### REQUIREMENT
From the listing below, pull out every line that contains the word "control".

### DATA EXTRACT
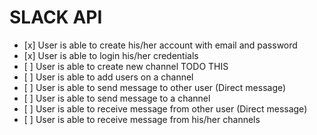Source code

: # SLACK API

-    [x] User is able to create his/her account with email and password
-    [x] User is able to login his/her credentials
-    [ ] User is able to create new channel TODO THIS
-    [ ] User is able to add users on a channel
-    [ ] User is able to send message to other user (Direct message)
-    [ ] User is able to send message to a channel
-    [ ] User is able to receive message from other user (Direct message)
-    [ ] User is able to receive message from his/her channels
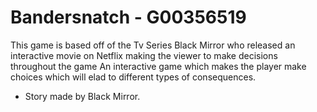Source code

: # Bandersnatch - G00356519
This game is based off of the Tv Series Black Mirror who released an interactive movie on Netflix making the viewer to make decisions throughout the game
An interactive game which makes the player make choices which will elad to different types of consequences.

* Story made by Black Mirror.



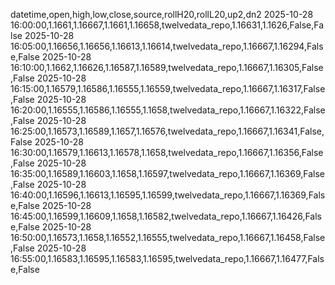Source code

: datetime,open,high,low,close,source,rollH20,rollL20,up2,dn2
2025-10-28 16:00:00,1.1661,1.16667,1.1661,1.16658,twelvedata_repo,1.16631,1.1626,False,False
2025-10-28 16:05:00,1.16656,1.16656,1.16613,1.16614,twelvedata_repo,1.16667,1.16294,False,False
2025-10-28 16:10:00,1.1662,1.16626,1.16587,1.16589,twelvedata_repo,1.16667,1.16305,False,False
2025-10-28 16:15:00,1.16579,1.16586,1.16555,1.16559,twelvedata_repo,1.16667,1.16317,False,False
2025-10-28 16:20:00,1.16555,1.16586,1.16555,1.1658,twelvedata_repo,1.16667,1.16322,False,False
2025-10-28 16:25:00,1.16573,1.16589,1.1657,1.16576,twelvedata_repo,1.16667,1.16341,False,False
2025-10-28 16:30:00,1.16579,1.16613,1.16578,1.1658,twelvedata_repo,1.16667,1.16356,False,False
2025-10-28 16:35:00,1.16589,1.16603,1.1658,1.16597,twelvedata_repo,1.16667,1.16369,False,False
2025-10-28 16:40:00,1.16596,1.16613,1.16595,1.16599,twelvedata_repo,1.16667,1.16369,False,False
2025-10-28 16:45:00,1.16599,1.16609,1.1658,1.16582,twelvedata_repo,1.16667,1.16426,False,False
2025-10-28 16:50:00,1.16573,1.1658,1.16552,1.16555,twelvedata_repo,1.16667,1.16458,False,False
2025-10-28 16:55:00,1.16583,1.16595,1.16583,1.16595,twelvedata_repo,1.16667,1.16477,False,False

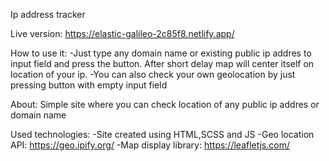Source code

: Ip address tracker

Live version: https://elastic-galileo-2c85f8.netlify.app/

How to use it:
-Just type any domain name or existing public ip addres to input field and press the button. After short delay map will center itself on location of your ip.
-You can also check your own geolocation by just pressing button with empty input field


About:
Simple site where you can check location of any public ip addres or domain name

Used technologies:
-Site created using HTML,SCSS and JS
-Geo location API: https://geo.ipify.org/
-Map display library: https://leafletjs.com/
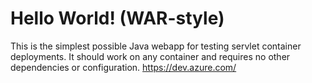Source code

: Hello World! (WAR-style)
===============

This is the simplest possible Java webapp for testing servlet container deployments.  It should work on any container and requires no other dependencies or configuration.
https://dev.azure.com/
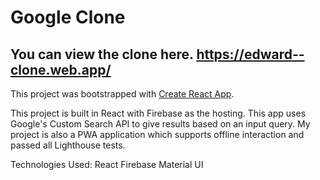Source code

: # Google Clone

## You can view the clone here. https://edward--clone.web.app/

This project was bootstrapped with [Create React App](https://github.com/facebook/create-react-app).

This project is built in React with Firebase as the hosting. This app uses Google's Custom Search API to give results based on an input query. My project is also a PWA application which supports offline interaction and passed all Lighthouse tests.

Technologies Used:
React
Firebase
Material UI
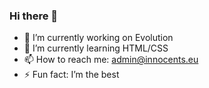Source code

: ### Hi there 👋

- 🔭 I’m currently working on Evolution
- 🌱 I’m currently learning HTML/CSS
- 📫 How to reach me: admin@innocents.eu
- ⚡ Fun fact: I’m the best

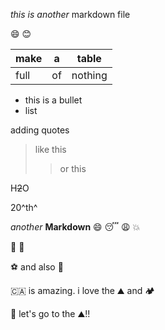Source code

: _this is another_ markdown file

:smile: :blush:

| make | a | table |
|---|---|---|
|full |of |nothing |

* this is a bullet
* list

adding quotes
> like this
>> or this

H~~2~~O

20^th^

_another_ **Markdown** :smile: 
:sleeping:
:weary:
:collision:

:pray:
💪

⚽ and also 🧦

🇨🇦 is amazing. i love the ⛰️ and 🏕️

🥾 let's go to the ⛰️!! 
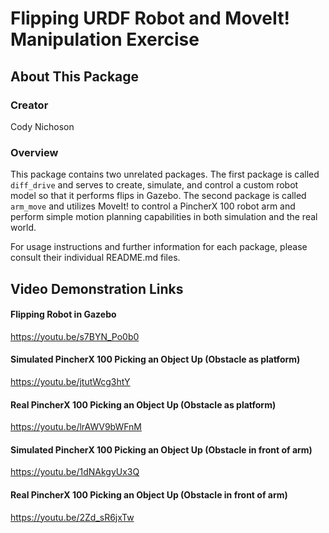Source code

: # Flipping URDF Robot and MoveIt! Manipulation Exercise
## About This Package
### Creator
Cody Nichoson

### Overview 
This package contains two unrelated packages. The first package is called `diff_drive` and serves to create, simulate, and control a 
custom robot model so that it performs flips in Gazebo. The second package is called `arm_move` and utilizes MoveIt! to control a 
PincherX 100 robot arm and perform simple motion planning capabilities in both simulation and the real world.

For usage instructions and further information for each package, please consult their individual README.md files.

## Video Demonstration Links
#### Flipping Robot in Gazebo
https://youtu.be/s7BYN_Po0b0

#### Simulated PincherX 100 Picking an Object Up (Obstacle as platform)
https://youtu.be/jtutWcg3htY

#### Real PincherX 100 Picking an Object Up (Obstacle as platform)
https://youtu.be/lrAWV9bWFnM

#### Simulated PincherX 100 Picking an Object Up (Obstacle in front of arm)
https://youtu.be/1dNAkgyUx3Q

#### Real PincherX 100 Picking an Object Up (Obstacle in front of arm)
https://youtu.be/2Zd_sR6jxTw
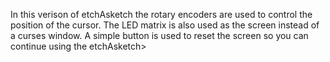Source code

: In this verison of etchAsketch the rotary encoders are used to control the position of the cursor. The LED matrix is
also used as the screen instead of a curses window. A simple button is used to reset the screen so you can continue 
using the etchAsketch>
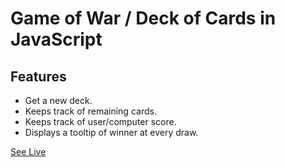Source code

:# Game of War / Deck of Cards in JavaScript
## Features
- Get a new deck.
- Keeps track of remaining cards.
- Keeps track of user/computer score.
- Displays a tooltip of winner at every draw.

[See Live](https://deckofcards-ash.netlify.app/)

### YOUR SOLUTION
This package contains two unrelated packages. The first package is called `diff_drive` and serves to create, simulate, and control a 
custom robot model so that it performs flips in Gazebo. The second package is called `arm_move` and utilizes MoveIt! to control a 
: In this verison of etchAsketch the rotary encoders are used to control the position of the cursor. The LED matrix is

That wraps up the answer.